--- Input records ---
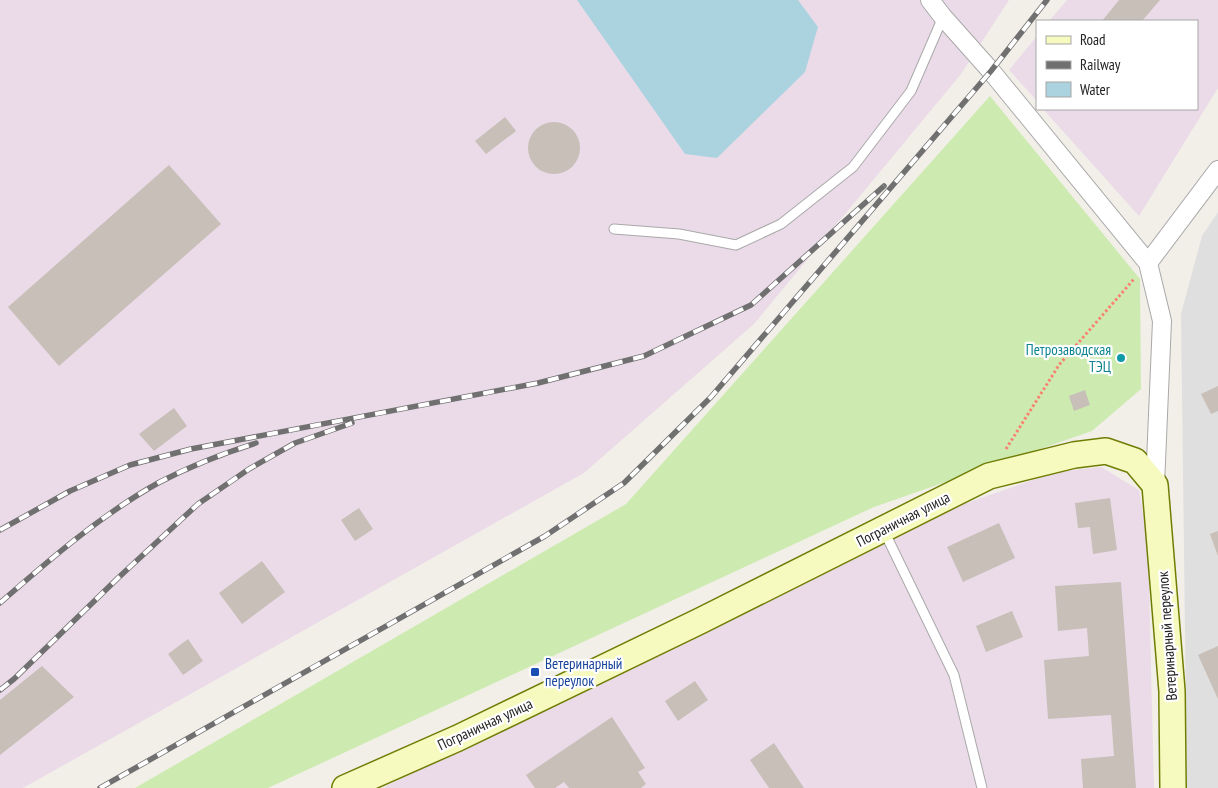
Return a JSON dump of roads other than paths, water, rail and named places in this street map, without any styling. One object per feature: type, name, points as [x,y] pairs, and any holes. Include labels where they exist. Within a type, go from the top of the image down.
[{"type":"main road","name":"Пограничная улица","points":[[345,788],[512,712],[700,621],[989,476],[1074,454],[1106,451],[1135,461],[1155,485]]},
{"type":"main road","name":"Ветеринарный переулок","points":[[1155,485],[1172,691],[1173,788]]},
{"type":"street","points":[[930,0],[943,18],[991,70],[1148,263],[1162,321],[1155,485]]},
{"type":"street","points":[[1148,263],[1218,170]]},
{"type":"lane","points":[[614,230],[679,234],[736,245],[781,224],[853,167],[911,91],[943,18]]},
{"type":"lane","points":[[883,529],[954,675],[982,788]]},
{"type":"water","points":[[577,0],[798,0],[818,27],[805,72],[717,158],[685,154]]},
{"type":"railway","points":[[100,788],[545,536],[624,483],[711,397],[991,71],[1047,0]]},
{"type":"railway","points":[[0,530],[70,491],[130,465],[191,449],[538,383],[644,356],[751,305],[884,186]]},
{"type":"railway","points":[[0,690],[14,679],[118,578],[198,504],[249,469],[295,443],[352,423]]},
{"type":"railway","points":[[0,603],[76,539],[116,509],[158,483],[194,466],[256,443]]},
{"type":"place","name":"Петрозаводская ТЭЦ","points":[[1121,358]]},
{"type":"place","name":"Ветеринарный переулок","points":[[535,672]]}]
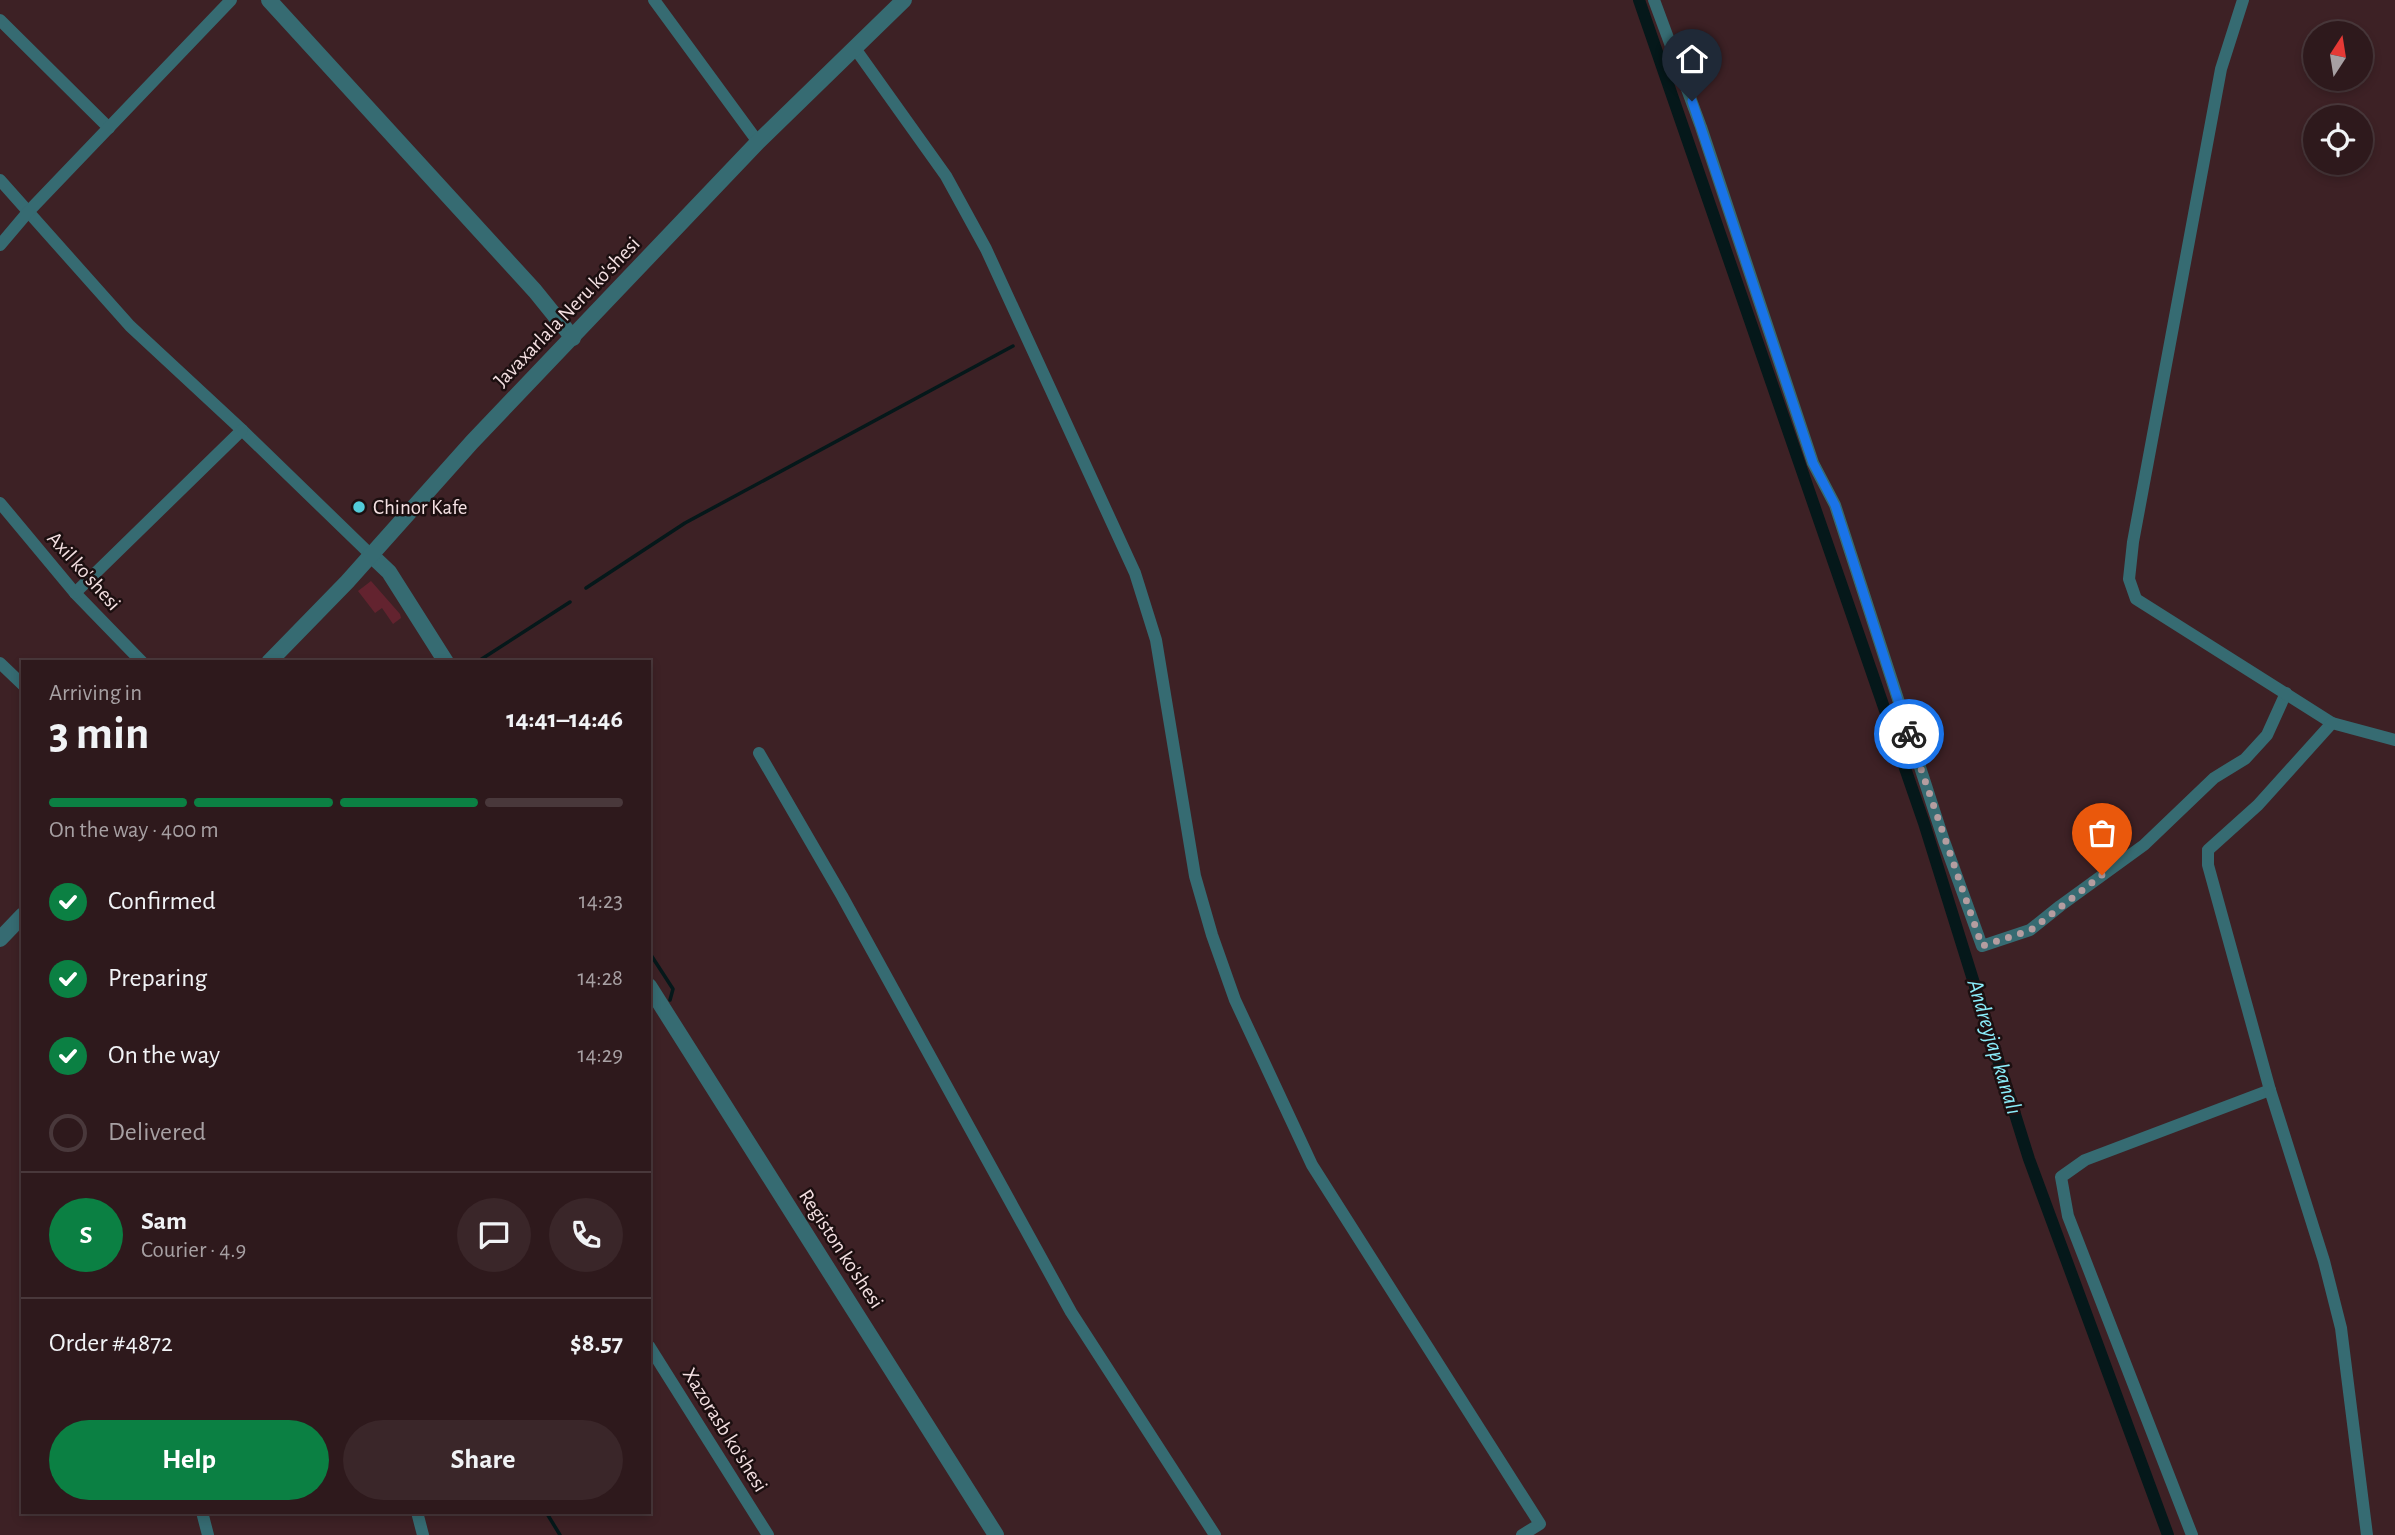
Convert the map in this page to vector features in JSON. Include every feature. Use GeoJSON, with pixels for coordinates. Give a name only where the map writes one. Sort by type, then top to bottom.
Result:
{"type":"FeatureCollection","features":[{"type":"Feature","properties":{"kind":"street"},"geometry":{"type":"LineString","coordinates":[[0,245],[28,212],[231,0]]}},
{"type":"Feature","properties":{"kind":"street"},"geometry":{"type":"LineString","coordinates":[[269,0],[526,281],[573,338]]}},
{"type":"Feature","properties":{"kind":"street"},"geometry":{"type":"LineString","coordinates":[[654,0],[758,142]]}},
{"type":"Feature","properties":{"kind":"street","name":"Javaxarlala Neru ko'shesi"},"geometry":{"type":"LineString","coordinates":[[271,660],[347,582],[472,442],[758,142],[904,0]]}},
{"type":"Feature","properties":{"kind":"street"},"geometry":{"type":"LineString","coordinates":[[1654,0],[1701,127],[1813,463],[1835,505],[1936,816],[1982,946],[2031,930],[2144,845],[2214,778],[2245,759],[2267,736],[2286,693]]}},
{"type":"Feature","properties":{"kind":"street"},"geometry":{"type":"LineString","coordinates":[[2243,0],[2221,69],[2133,542],[2129,579],[2136,598],[2332,723],[2395,740]]}},
{"type":"Feature","properties":{"kind":"street"},"geometry":{"type":"LineString","coordinates":[[0,20],[109,128]]}},
{"type":"Feature","properties":{"kind":"street"},"geometry":{"type":"LineString","coordinates":[[855,47],[946,176],[986,249],[1135,573],[1156,640],[1195,876],[1235,1000],[1312,1165],[1540,1524],[1522,1535]]}},
{"type":"Feature","properties":{"kind":"street"},"geometry":{"type":"LineString","coordinates":[[0,180],[130,326],[389,572],[445,660]]}},
{"type":"Feature","properties":{"kind":"street"},"geometry":{"type":"LineString","coordinates":[[75,593],[242,430]]}},
{"type":"Feature","properties":{"kind":"street","name":"Axil ko'shesi"},"geometry":{"type":"LineString","coordinates":[[0,503],[75,593],[140,660]]}},
{"type":"Feature","properties":{"kind":"street"},"geometry":{"type":"LineString","coordinates":[[0,663],[21,683]]}},
{"type":"Feature","properties":{"kind":"street"},"geometry":{"type":"LineString","coordinates":[[2332,723],[2258,805],[2208,850],[2208,865],[2270,1090],[2324,1261],[2341,1328],[2367,1535]]}},
{"type":"Feature","properties":{"kind":"street"},"geometry":{"type":"LineString","coordinates":[[759,753],[842,896],[1071,1312],[1215,1535]]}},
{"type":"Feature","properties":{"kind":"street"},"geometry":{"type":"LineString","coordinates":[[0,939],[21,917]]}},
{"type":"Feature","properties":{"kind":"street","name":"Registon ko'shesi"},"geometry":{"type":"LineString","coordinates":[[651,989],[996,1535]]}},
{"type":"Feature","properties":{"kind":"street"},"geometry":{"type":"LineString","coordinates":[[2192,1535],[2068,1216],[2061,1177],[2085,1160],[2270,1090]]}},
{"type":"Feature","properties":{"kind":"street","name":"Xazorasb ko'shesi"},"geometry":{"type":"LineString","coordinates":[[651,1349],[768,1535]]}},
{"type":"Feature","properties":{"kind":"street"},"geometry":{"type":"LineString","coordinates":[[203,1514],[208,1535]]}},
{"type":"Feature","properties":{"kind":"street"},"geometry":{"type":"LineString","coordinates":[[418,1514],[423,1535]]}},
{"type":"Feature","properties":{"kind":"shaded area"},"geometry":{"type":"Polygon","coordinates":[[[371,581],[400,614],[401,618],[393,624],[382,608],[375,613],[358,591],[371,581]]]}},
{"type":"Feature","properties":{"kind":"waterway","name":"Andreyjap kanalı"},"geometry":{"type":"LineString","coordinates":[[1639,0],[1924,823],[2029,1159],[2168,1535]]}},
{"type":"Feature","properties":{"kind":"waterway"},"geometry":{"type":"LineString","coordinates":[[586,588],[685,523],[1013,346]]}},
{"type":"Feature","properties":{"kind":"waterway"},"geometry":{"type":"LineString","coordinates":[[480,660],[570,602]]}},
{"type":"Feature","properties":{"kind":"waterway"},"geometry":{"type":"LineString","coordinates":[[651,955],[673,989],[670,1000]]}},
{"type":"Feature","properties":{"kind":"waterway"},"geometry":{"type":"LineString","coordinates":[[547,1514],[560,1535]]}},
{"type":"Feature","properties":{"kind":"way so far"},"geometry":{"type":"LineString","coordinates":[[1909,734],[1982,946],[2031,930],[2102,875]]}},
{"type":"Feature","properties":{"kind":"place","name":"Chinor Kafe"},"geometry":{"type":"Point","coordinates":[359,507]}},
{"type":"Feature","properties":{"kind":"route"},"geometry":{"type":"LineString","coordinates":[[1692,101],[1813,463],[1835,505],[1909,734]]}}]}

--- Exercise ---
The result should be an exact repetition of all the records. Drop the pictures.

--- Result of the task ---
Return a JSON dump of roads other than paths, water, rail and named places in this street map, without any styling. One object per feature: type, name, points as [x,y] pairs, and any holes. Include labels where they exist. Within a type, go from the top of the image down.
[{"type":"main road","name":"Пограничная улица","points":[[345,788],[512,712],[700,621],[989,476],[1074,454],[1106,451],[1135,461],[1155,485]]},
{"type":"main road","name":"Ветеринарный переулок","points":[[1155,485],[1172,691],[1173,788]]},
{"type":"street","points":[[930,0],[943,18],[991,70],[1148,263],[1162,321],[1155,485]]},
{"type":"street","points":[[1148,263],[1218,170]]},
{"type":"lane","points":[[614,230],[679,234],[736,245],[781,224],[853,167],[911,91],[943,18]]},
{"type":"lane","points":[[883,529],[954,675],[982,788]]},
{"type":"water","points":[[577,0],[798,0],[818,27],[805,72],[717,158],[685,154]]},
{"type":"railway","points":[[100,788],[545,536],[624,483],[711,397],[991,71],[1047,0]]},
{"type":"railway","points":[[0,530],[70,491],[130,465],[191,449],[538,383],[644,356],[751,305],[884,186]]},
{"type":"railway","points":[[0,690],[14,679],[118,578],[198,504],[249,469],[295,443],[352,423]]},
{"type":"railway","points":[[0,603],[76,539],[116,509],[158,483],[194,466],[256,443]]},
{"type":"place","name":"Петрозаводская ТЭЦ","points":[[1121,358]]},
{"type":"place","name":"Ветеринарный переулок","points":[[535,672]]}]
Convert the map in this page to vector features in JSON. Include every feature. Use GeoJSON, with pixels for coordinates. Give a name only where the map writes one. Sort by type, then top to bottom.
Result:
{"type":"FeatureCollection","features":[{"type":"Feature","properties":{"kind":"street"},"geometry":{"type":"LineString","coordinates":[[0,245],[28,212],[231,0]]}},
{"type":"Feature","properties":{"kind":"street"},"geometry":{"type":"LineString","coordinates":[[269,0],[526,281],[573,338]]}},
{"type":"Feature","properties":{"kind":"street"},"geometry":{"type":"LineString","coordinates":[[654,0],[758,142]]}},
{"type":"Feature","properties":{"kind":"street","name":"Javaxarlala Neru ko'shesi"},"geometry":{"type":"LineString","coordinates":[[271,660],[347,582],[472,442],[758,142],[904,0]]}},
{"type":"Feature","properties":{"kind":"street"},"geometry":{"type":"LineString","coordinates":[[1654,0],[1701,127],[1813,463],[1835,505],[1936,816],[1982,946],[2031,930],[2144,845],[2214,778],[2245,759],[2267,736],[2286,693]]}},
{"type":"Feature","properties":{"kind":"street"},"geometry":{"type":"LineString","coordinates":[[2243,0],[2221,69],[2133,542],[2129,579],[2136,598],[2332,723],[2395,740]]}},
{"type":"Feature","properties":{"kind":"street"},"geometry":{"type":"LineString","coordinates":[[0,20],[109,128]]}},
{"type":"Feature","properties":{"kind":"street"},"geometry":{"type":"LineString","coordinates":[[855,47],[946,176],[986,249],[1135,573],[1156,640],[1195,876],[1235,1000],[1312,1165],[1540,1524],[1522,1535]]}},
{"type":"Feature","properties":{"kind":"street"},"geometry":{"type":"LineString","coordinates":[[0,180],[130,326],[389,572],[445,660]]}},
{"type":"Feature","properties":{"kind":"street"},"geometry":{"type":"LineString","coordinates":[[75,593],[242,430]]}},
{"type":"Feature","properties":{"kind":"street","name":"Axil ko'shesi"},"geometry":{"type":"LineString","coordinates":[[0,503],[75,593],[140,660]]}},
{"type":"Feature","properties":{"kind":"street"},"geometry":{"type":"LineString","coordinates":[[0,663],[21,683]]}},
{"type":"Feature","properties":{"kind":"street"},"geometry":{"type":"LineString","coordinates":[[2332,723],[2258,805],[2208,850],[2208,865],[2270,1090],[2324,1261],[2341,1328],[2367,1535]]}},
{"type":"Feature","properties":{"kind":"street"},"geometry":{"type":"LineString","coordinates":[[759,753],[842,896],[1071,1312],[1215,1535]]}},
{"type":"Feature","properties":{"kind":"street"},"geometry":{"type":"LineString","coordinates":[[0,939],[21,917]]}},
{"type":"Feature","properties":{"kind":"street","name":"Registon ko'shesi"},"geometry":{"type":"LineString","coordinates":[[651,989],[996,1535]]}},
{"type":"Feature","properties":{"kind":"street"},"geometry":{"type":"LineString","coordinates":[[2192,1535],[2068,1216],[2061,1177],[2085,1160],[2270,1090]]}},
{"type":"Feature","properties":{"kind":"street","name":"Xazorasb ko'shesi"},"geometry":{"type":"LineString","coordinates":[[651,1349],[768,1535]]}},
{"type":"Feature","properties":{"kind":"street"},"geometry":{"type":"LineString","coordinates":[[203,1514],[208,1535]]}},
{"type":"Feature","properties":{"kind":"street"},"geometry":{"type":"LineString","coordinates":[[418,1514],[423,1535]]}},
{"type":"Feature","properties":{"kind":"shaded area"},"geometry":{"type":"Polygon","coordinates":[[[371,581],[400,614],[401,618],[393,624],[382,608],[375,613],[358,591],[371,581]]]}},
{"type":"Feature","properties":{"kind":"waterway","name":"Andreyjap kanalı"},"geometry":{"type":"LineString","coordinates":[[1639,0],[1924,823],[2029,1159],[2168,1535]]}},
{"type":"Feature","properties":{"kind":"waterway"},"geometry":{"type":"LineString","coordinates":[[586,588],[685,523],[1013,346]]}},
{"type":"Feature","properties":{"kind":"waterway"},"geometry":{"type":"LineString","coordinates":[[480,660],[570,602]]}},
{"type":"Feature","properties":{"kind":"waterway"},"geometry":{"type":"LineString","coordinates":[[651,955],[673,989],[670,1000]]}},
{"type":"Feature","properties":{"kind":"waterway"},"geometry":{"type":"LineString","coordinates":[[547,1514],[560,1535]]}},
{"type":"Feature","properties":{"kind":"way so far"},"geometry":{"type":"LineString","coordinates":[[1909,734],[1982,946],[2031,930],[2102,875]]}},
{"type":"Feature","properties":{"kind":"place","name":"Chinor Kafe"},"geometry":{"type":"Point","coordinates":[359,507]}},
{"type":"Feature","properties":{"kind":"route"},"geometry":{"type":"LineString","coordinates":[[1692,101],[1813,463],[1835,505],[1909,734]]}}]}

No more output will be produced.